Après avoir dressé régulièrement depuis 1984 le portrait des Français, on n’avait plus depuis 2012 de nouvelles d’une actualisation de cet outil à la fois indispensable et ludique. Le voici à présent sous un format à la fois proche et différent mais toujours fourmillant d’informations.

L’art de la prospective
Gérard Mermet est toujours à la tête de cet ouvrage mais il a décidé de le faire un peu évoluer et d’offrir un ouvrage plus ambitieux. L’ouvrage est découpé en trois parties d’inégal volume : le décor, les modes de vie et la synthèse. Comme le précise l’auteur, l’ouvrage peut se lire de plein de façons différentes : par thème, en ne lisant que les intertitres en couleurs, ou encore en suivant les renvois entre pages. Il est vrai que par le jeu des titres ou l’utilisation du gras, le lecteur pressé pourra aller rapidement à l’essentiel. On trouve également un certain nombre d’encarts pour chacun des thèmes abordés. Chaque thème est abordé sous l’angle actuel puis de façon prospective. L’auteur rappelle d’abord ce qu’il entend par prospective : « ce n’est pas une projection simple du passé récent, pas plus qu’une prédiction de l’avenir ». Chaque thème est donc décrit avant d’être envisagé de façon prospective. On apprécie la dernière sous-partie intitulée « Et si… » qui à chaque fois donne des exemples de divergences possibles. C’est un exercice risqué mais très stimulant.

Le décor
Il s’agit ici de décrire les facteurs de changements en cours et à venir, avec une place importante pour les innovations scientifiques et technologiques. A l’intérieur de cette première partie, plusieurs domaines sont examinés en commençant par l’environnement et la démographie mondiale. C’est d’abord une approche globale car il est de toutes façons impossible d’étudier la France comme un isolat. On aborde progressivement notre pays où aujourd’hui 75 % de la population n’occupe plus que 18 % du territoire alors que c’était 50 % en 1936. Il faut aussi retenir que l’espérance de vie augmente de trois mois chaque année depuis 70 ans. Au niveau mondial, le poids de la France recule en pourcentage puisque le pays est passé de 4,4 % du PIB mondial en 1980 à 2,2 % aujourd’hui. Gérard Mermet se livre ensuite au délicat exercice d’approche des mentalités en France. Il contourne d’une certaine façon l’obstacle de l’essentialisation en pointant dix handicaps et dix atouts français. Il s’attache ensuite au rôle de l’innovation et cherche là aussi à mettre en lumière les principaux domaines. Il se donne la profondeur de temps nécessaire pour rappeler qu’en d’autres temps, pas si lointains, certaines innovations ont fini au cimetière des bonnes idées comme le Bi-Bop. Gérard Mermet se risque enfin à désigner des exemples d’innovations qui pourraient changer notre vie quotidienne : les vêtements auto-nettoyants, l’impression 3D d’os en céramique ou le robot de surveillance.

LIGNES FOURNIES =>
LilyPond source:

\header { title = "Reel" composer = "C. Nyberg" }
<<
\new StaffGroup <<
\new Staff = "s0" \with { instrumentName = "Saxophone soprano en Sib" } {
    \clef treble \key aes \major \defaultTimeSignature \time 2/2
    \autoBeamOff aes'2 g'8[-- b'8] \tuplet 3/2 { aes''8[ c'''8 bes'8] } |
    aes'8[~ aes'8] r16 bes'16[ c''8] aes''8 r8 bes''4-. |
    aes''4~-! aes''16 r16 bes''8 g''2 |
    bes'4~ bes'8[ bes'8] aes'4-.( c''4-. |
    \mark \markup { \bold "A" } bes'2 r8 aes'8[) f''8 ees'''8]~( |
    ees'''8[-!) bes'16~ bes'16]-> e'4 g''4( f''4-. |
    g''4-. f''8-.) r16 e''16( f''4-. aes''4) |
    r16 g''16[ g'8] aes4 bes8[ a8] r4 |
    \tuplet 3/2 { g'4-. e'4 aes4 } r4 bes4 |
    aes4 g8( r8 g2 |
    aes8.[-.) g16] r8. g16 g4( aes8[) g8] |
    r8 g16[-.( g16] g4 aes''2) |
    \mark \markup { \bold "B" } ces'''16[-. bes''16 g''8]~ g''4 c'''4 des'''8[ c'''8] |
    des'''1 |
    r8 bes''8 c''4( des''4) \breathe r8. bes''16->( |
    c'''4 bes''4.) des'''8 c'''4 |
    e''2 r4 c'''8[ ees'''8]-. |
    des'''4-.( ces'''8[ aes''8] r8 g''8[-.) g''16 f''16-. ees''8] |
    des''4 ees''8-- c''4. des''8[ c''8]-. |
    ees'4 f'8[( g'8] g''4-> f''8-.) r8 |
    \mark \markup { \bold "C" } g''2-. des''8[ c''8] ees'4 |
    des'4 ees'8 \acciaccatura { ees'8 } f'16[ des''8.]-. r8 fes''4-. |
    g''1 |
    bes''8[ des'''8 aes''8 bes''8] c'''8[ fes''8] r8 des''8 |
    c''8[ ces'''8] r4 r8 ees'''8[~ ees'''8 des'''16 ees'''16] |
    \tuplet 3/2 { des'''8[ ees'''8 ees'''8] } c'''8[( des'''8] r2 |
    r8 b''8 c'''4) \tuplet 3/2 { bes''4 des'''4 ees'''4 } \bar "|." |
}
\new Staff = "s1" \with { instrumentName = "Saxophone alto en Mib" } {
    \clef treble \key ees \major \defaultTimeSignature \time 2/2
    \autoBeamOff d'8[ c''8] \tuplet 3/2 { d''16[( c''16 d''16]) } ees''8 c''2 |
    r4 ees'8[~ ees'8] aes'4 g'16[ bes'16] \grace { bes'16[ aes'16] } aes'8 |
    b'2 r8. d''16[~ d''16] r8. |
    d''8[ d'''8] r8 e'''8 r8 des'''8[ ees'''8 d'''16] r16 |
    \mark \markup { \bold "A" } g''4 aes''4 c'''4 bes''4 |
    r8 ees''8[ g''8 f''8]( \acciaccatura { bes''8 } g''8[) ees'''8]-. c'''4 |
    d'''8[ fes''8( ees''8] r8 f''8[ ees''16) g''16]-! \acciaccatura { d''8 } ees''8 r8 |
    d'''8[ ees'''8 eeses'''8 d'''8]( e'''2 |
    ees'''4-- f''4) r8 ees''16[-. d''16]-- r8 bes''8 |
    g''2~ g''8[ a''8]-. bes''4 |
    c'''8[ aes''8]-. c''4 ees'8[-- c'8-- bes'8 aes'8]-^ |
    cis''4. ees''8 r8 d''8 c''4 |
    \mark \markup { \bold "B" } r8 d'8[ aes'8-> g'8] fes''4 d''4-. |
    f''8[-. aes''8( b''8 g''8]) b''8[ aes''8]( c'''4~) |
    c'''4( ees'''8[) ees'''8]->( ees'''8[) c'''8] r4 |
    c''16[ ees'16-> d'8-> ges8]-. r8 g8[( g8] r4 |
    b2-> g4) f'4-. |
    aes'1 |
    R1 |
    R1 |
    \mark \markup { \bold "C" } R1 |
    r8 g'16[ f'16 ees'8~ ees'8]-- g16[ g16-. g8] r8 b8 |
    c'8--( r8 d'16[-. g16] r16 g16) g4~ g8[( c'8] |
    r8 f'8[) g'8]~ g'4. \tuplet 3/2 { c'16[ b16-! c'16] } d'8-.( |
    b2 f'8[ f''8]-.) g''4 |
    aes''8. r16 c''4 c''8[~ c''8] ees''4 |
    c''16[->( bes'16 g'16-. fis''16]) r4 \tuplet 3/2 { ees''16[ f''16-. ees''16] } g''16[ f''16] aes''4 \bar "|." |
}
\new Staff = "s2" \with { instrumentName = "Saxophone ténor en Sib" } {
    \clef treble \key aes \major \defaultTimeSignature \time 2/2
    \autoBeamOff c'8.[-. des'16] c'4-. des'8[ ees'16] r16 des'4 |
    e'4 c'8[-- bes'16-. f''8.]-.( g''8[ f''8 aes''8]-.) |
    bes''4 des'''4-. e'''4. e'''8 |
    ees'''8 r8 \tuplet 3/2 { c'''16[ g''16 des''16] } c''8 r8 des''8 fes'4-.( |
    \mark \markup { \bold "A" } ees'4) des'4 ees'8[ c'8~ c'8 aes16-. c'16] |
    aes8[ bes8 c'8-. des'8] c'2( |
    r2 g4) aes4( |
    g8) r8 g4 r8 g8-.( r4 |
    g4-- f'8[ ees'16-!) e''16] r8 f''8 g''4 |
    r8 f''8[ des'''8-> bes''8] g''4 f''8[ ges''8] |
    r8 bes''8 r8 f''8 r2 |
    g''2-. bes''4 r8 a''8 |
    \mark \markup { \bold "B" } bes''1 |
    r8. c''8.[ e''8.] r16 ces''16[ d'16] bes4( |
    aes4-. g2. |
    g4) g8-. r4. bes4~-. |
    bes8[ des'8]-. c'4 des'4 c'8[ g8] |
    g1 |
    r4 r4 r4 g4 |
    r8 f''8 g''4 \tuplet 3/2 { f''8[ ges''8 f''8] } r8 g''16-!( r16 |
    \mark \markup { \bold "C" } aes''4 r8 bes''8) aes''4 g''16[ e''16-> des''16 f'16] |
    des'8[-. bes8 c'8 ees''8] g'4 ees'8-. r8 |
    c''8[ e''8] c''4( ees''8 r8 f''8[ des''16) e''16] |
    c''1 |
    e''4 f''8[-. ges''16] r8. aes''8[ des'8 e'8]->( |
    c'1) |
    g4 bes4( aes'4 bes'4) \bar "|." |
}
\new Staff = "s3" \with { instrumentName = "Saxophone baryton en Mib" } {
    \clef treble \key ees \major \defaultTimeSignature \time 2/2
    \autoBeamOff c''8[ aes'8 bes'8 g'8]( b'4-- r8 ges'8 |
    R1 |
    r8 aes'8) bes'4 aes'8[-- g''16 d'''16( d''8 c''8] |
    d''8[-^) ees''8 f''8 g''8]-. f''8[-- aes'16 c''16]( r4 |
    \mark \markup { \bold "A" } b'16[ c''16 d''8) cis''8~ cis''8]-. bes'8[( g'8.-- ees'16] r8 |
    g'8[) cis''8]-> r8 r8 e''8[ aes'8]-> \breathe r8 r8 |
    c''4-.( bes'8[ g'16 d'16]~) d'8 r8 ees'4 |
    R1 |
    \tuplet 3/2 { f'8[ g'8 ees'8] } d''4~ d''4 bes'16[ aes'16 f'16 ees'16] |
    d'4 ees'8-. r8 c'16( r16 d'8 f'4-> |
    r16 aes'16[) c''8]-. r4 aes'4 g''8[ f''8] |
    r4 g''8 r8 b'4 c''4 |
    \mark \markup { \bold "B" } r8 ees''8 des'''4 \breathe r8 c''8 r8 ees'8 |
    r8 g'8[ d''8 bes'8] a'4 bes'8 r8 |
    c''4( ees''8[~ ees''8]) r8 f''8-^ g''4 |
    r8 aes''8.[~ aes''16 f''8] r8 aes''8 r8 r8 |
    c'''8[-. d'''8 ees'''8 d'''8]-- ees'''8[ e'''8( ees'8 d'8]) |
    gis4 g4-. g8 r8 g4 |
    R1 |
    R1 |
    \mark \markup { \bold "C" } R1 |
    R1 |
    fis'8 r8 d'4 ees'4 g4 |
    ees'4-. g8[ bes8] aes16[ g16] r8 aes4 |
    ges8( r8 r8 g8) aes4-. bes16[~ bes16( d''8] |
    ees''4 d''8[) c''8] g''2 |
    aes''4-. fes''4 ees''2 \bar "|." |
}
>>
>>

OBJECTIFS =>
1 > D'après le compte rendu de l'ouvrage de Gérard Mermet, de combien l'espérance de vie augmente-t-elle chaque année depuis 70 ans ?
2 > Poursuivez le compte rendu de l'ouvrage de Gérard Mermet à la suite de sa dernière phrase.

RÉPONSES À L'EXERCICE =>
1 > Elle augmente de trois mois chaque année.

2 >
Les modes de vie
Fort de tous ces éléments de décor, l’auteur propose alors d’analyser les conséquences probables sur la vie quotidienne. C’est la partie la plus conséquente de l’ouvrage avec près de trois-cents pages organisées en thèmes eux-mêmes subdivisés. Ainsi l’entrée « Famille » propose comme déclinaison couples, enfants, jeunes et seniors. Gérard Mermet propose des alternatives possibles au tableau qu’il brosse sous forme d’un texte en italique, ce qui est très pratique.

Individu et Famille
On pourra retenir que la taille moyenne des Français augmente mais en même temps cet accroissement sera moindre demain. Notre corps pourrait être de plus en plus accessoirisé et l’ouvrage pointe les 4P de la médecine de demain, à savoir personnalisation, prévention, prédiction et participation. L’auteur souligne également la question de la perception du temps ou de son manque. Vous pourrez ensuite tout savoir sur les évolutions des pratiques sexuelles, sur le coût du troisième enfant ou encore sur le nombre de générations qui vivent ensemble aujourd’hui. Les évolutions alimentaires sont marquées par une consommation toujours moindre de viande. On découvre ensuite les évolutions liées à l’automobile avec notamment un graphique qui montre bien la diminution de la mortalité routière en quarante ans.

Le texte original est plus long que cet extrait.